[Stored records]
▼

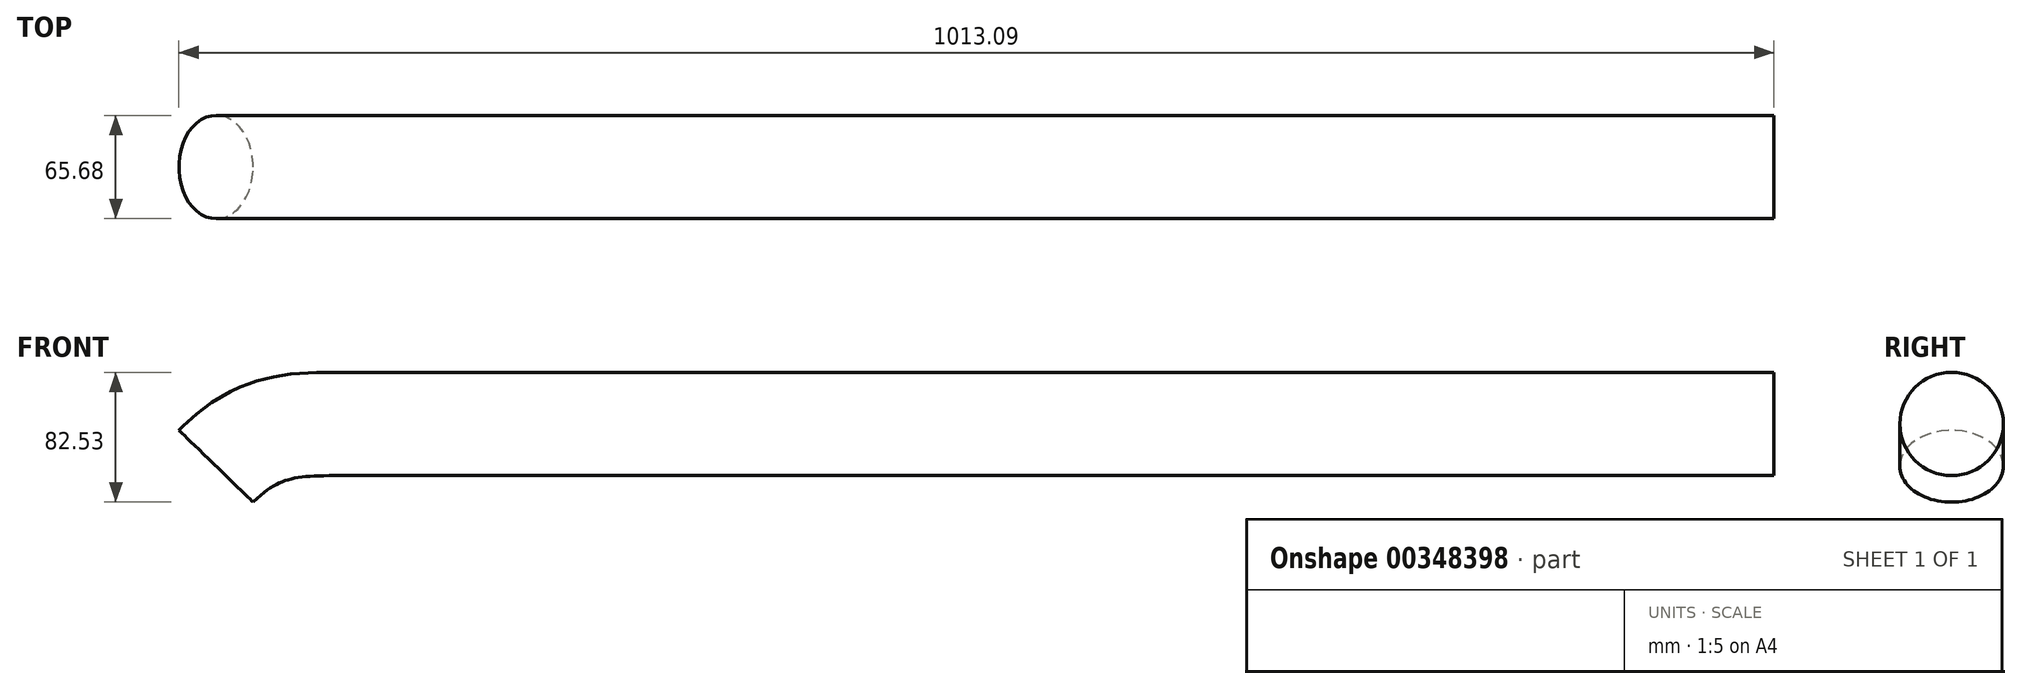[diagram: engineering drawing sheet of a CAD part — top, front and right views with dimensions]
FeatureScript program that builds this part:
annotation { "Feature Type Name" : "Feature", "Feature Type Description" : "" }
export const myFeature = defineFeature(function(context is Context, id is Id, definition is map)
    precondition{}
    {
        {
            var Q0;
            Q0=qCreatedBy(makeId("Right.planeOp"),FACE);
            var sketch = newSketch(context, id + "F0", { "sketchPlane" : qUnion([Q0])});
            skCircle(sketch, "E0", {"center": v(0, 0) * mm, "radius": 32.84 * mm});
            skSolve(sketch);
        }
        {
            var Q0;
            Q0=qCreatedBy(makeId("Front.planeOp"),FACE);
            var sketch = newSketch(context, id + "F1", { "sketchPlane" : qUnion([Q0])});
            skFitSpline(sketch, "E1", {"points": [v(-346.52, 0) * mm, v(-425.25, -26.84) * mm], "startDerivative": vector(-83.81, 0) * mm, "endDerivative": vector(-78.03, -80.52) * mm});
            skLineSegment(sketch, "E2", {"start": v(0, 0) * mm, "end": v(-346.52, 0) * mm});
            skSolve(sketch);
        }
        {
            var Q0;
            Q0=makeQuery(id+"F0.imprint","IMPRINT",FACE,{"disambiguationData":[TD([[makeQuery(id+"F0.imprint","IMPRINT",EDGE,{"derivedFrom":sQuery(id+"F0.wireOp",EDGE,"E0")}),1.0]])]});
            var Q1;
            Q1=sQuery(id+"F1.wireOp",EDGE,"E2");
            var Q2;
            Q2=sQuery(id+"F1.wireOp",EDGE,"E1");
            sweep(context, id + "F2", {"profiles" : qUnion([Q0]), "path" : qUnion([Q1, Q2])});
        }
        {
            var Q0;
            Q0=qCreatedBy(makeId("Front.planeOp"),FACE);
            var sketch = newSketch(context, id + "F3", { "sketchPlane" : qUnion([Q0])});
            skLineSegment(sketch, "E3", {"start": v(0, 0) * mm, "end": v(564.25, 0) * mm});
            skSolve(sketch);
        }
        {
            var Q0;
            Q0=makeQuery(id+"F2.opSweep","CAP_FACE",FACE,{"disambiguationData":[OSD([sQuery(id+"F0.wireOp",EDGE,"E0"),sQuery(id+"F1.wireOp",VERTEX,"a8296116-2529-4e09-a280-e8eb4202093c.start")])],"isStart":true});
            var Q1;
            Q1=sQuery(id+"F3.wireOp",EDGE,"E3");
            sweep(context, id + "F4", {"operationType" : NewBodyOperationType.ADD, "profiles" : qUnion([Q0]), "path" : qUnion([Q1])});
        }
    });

▲

Goal →
Return every line in the records above that contains the string "qUnion".

Exercise output →
            var sketch = newSketch(context, id + "F0", { "sketchPlane" : qUnion([Q0])});
            var sketch = newSketch(context, id + "F1", { "sketchPlane" : qUnion([Q0])});
            sweep(context, id + "F2", {"profiles" : qUnion([Q0]), "path" : qUnion([Q1, Q2])});
            var sketch = newSketch(context, id + "F3", { "sketchPlane" : qUnion([Q0])});
            sweep(context, id + "F4", {"operationType" : NewBodyOperationType.ADD, "profiles" : qUnion([Q0]), "path" : qUnion([Q1])});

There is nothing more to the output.